Puis quelqu’un a levé les yeux vers le sommet, ce que plus personne ne faisait plus depuis longtemps, marre de voir ce plafond grisâtre et cotonneux. Et donc, cette personne a levé les yeux vers le sommet et est restée bouche bée, pique plante au milieu du chemin, insensible à tous ceux qui la bousculaient pour passer.
Puis quelqu’un l’a enfin regardée, cette personne plantée en plein milieu et a suivi son regard et… est resté planté au milieu du chemin à ses côtés.
Au bout d’un moment, tous avaient les yeux sur le sommet. Oui, je dis sur le sommet, car on le voyait enfin. Un pic pointu, griffant le ciel, d’une blancheur immaculée et éblouissante car le soleil se reflétait dessus et sa lumière se diffractait en de nombreux arcs-en-ciel.
On dut inventer des mots pour ça, d’ailleurs. Ces phénomènes de soleil, de reflets, d’arc-en-ciel, c’était tout nouveau.
Mais avant, le festin préparé pour le retour des aventuriers fut dédié à leur sacrifice. Plusieurs explications virent le jour pour expliquer la disparition des nuages, toutes plus farfelues les unes que les autres.

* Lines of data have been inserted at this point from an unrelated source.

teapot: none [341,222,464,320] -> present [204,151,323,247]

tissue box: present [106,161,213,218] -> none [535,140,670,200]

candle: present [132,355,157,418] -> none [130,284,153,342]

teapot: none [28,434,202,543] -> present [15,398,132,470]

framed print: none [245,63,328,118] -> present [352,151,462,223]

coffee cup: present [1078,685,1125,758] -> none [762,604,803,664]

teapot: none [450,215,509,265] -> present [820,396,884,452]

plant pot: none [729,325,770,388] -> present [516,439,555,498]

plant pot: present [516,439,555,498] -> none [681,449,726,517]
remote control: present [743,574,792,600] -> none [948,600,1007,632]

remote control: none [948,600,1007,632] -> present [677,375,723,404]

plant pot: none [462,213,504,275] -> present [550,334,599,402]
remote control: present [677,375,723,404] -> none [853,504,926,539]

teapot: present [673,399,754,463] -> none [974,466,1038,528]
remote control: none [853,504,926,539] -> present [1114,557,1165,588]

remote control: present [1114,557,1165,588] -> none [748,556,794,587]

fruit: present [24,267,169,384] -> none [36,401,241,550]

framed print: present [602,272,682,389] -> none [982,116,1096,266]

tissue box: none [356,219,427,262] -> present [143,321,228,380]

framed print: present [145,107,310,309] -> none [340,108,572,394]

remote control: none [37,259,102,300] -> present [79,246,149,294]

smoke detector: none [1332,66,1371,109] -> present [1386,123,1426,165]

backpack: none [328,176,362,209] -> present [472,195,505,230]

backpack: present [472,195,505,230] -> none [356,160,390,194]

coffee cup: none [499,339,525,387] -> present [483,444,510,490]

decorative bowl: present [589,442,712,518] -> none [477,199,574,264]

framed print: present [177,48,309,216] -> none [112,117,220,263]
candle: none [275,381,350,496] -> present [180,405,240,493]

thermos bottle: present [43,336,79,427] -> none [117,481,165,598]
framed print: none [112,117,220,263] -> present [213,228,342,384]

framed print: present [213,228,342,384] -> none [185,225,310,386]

Une fois son sommet dégagé, certains ont voulu l’exploiter. Et le sommet s’est caché de nouveau, privant la contrée de soleil, de reflets et d’arcs-en-ciel.
Il fallut du temps pour comprendre qu’un autre groupe d’aventuriers devait se rendre sur le sommet et faire ce qu’il fallait pour le dégager de nouveau.
Que fallait-il faire ? Mystère. Mais les groupes d’aventuriers se suivaient et le sommet se montrait à tous. Ou pas. Parfois, cela ne fonctionnait pas. Alors un autre groupe tentait l’ascension.
En étudiant la composition des groupes d’aventuriers, et leurs motivations, on découvrit vite que les cœurs purs, les amoureux de la Montagne, nous amenaient du soleil, des reflets et des arcs-en-ciel. Et que les intéressés, les égoïstes, à la recherche de l’exploit ou de la gloire, ne nous amenaient que ce plafond grisâtre et cotonneux.
Ce que cet événement nous a appris, à tous, c’est que la montagne doit être traitée avec respect. Qu’on ne se lance pas à sa conquête, mais à sa séduction.
* *
- Mais, grand-mère, personne n’est jamais redescendu de la Montagne ? Vraiment personne ?
- Eh bien, si. Une seule personne est descendue de cette Montagne.
- C’est qui, grand-mère, c’est qui ? On la connaît ?
- Oui, vous la connaissez.
Et la vieille conteuse eut un sourire très doux, les yeux perdus dans ses souvenirs, dans lesquels tourbillonnaient des éclats de glace reflétant toutes les couleurs de l’arc-en-ciel qu’elle avait contribué, dans sa jeunesse, à rendre au monde.